Virginia: all about quality of life and you’ve got to love that
Pictured above: from l to r, are Jacinthe Pare from Virginia Beach; Amanda Livingston from Abingdon, Virginia; Sana Keller, Canadian representative for Virginia; Virginia Tourism Corporation’s Jane Lammay; Alexandria, Virginia’s Jennifer De Luca; Loudoun, Virginia’s Jennifer Ritter; and Charlottesville, Virginia’s Brigitte Belanger-Warner.
Virginia has always been for lovers, but over the past two decades or so it has also given Canadians – and their travel agents – a whole bunch of very particular reasons to fall in love with its many and varied tourism offerings.
In fact, Jane Lammay, who handles international marketing for the Virginia Tourism Corporation, is quick to tell you that “Virginia is for lovers of life,” a nifty little tag on to the original “Virginia is for Lovers” motto, and one that reflects the diversity of experiences that Canadian visitors are now discovering.
During a recent trade mission to Canada, Lammay told Canadian Travel Press that Virginia is ramping up its marketing messaging with a host of new themes that truly represent all of the things that the state has on offer.
Joined on the trip by representatives from Virginia Beach, Abingdon, Alexandria, Loudon, and Charlottesville, Lammay explained that the state is “now marketing its different drivers” which include music, food, history, outdoor activities, mountain tourism, the LGBT market, wine, craft beer, film and, of course, the beach.
As for the message from the destinations on hand in Toronto, they had lots to tell that touched on all of those drivers. So, here’s a quick roundup of what they had to say.
Jacinthe Pare of the Virginia Beach Convention & Visitors Bureau
Well known for its Boardwalk, Pare is quick to point out that Virginia Beach has a whole lot more to offer its Canadian visitors.
To begin with, she told CTP that along with offering visitors three distinct beach experiences, Virginia Beach also offers a wide range of natural wonders, a vibrant downtown district and fresh coastal cuisine.
But perhaps best of all, Pare told the audience in Toronto: “Virginia Beach is all about quality of life and getting outdoors for as long as you can.”
Brigitte Belanger-Warner of the Charlottesville Albemarle Convention & Visitors Bureau
Canadians will find lots of history in Charlottesville, including Thomas Jefferson’s home, Monticello, as well as the homes of two other American presidents, James Madison and James Monroe.
But it’s also the home to some 30 wineries, five golf courses, loads of eclectic restaurants featuring farm-to-table cuisine that’s a way of life and a nifty, eight-block downtown pedestrian mall area that’s great for shopping, and more.
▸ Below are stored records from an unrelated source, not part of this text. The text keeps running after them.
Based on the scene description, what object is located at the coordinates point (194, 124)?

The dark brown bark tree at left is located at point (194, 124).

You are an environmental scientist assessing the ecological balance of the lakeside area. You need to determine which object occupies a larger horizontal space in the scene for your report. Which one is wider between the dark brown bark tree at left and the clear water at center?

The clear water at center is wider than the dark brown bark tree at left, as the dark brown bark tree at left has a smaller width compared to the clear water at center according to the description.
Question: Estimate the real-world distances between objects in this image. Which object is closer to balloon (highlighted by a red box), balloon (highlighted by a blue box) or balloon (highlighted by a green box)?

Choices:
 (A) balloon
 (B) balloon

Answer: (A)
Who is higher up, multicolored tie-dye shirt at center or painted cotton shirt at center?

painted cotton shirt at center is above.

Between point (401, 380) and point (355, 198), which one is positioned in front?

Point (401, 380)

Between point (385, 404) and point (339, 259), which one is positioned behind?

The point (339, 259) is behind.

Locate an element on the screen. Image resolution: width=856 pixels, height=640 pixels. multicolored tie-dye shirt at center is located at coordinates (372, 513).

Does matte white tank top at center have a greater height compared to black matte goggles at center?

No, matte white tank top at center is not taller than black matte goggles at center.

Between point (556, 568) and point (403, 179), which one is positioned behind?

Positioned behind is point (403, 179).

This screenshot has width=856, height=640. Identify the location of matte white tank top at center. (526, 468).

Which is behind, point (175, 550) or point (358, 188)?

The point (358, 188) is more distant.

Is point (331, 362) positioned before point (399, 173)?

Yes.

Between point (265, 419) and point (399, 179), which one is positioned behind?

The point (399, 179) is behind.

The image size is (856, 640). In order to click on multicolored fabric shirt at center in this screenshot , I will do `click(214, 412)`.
The upshot, said Belanger-Warner, is that: “Charlottesville is hip and it’s not to be missed.”
Jennifer Ritter of Visit Loudoun
Located 40 kilometres from Washington, DC, and home to Dulles International Airport, Ritter describes Loudoun as DC’s wine country, although she also points out that the county has an ale trail that currently has 20 craft breweries and is growing rapidly.
Ritter’s also quick to tell you about two “amazing” resorts in Loudon, the Lansdowne Resort and the Salamander Resort & Spa, plus the area’s history, dining, festivals, and a whole lot more.
Jennifer De Luca of Visit Alexandria
What can you say about George Washington’s hometown, well a lot… really… a lot.
As De Luca will tell you not only is Alexandria steeped in history, it also has that small town feel that’s complemented by its Old Town which hums with over 200 independent restaurants and boutiques alongside historic museums and a happening waterfront area.
Not to mention the fact that it’s real close to Washington, DC. All of which makes it a must-see for Canadians headed to Virginia.
Amanda Livingston of Visit Abingdon
The first thing that Livingston tells you is that this is Abingdon’s first foray into the Canadian market, but judging by the reaction of those attending the Toronto event, it won’t be the last.
Describing it as a mountain destination in the Blue Ridge Mountains, Livingston told CTP that Abingdon is the gateway to outdoor recreation and Appalachian culture and music.
In fact, Abingdon is the headquarters of the Crooked Road which is southwest Virginia’s heritage music trail.
It’s also home to the Virginia Creeper Trail which is popular with cyclists, welcoming over 150,000 visitors each year.
As to the question: “Why Canada?” Livingston said simply “it’s a great fit for us” offering visitors what she describes as a “small town, but sophisticated experience.”
For the Canadian market, which has been carefully cultivated over the years, the message that state tourism officials are sending out is definitely receiving a positive response.
Lammay pointed out that Canada continues to be the state’s largest and most important international market, with Virginia welcoming close to 550,000 Canadians each year – about 60% of that traffic is drive traffic, with the remaining 40% arriving by air.
And, as she sees it, the new marketing initiative has a simple message as its bottom line and that’s that Virginia provides its visitors with “authentic experiences that you can’t get anywhere else.”
So, you see, it’s true, Virginia is for lovers of life.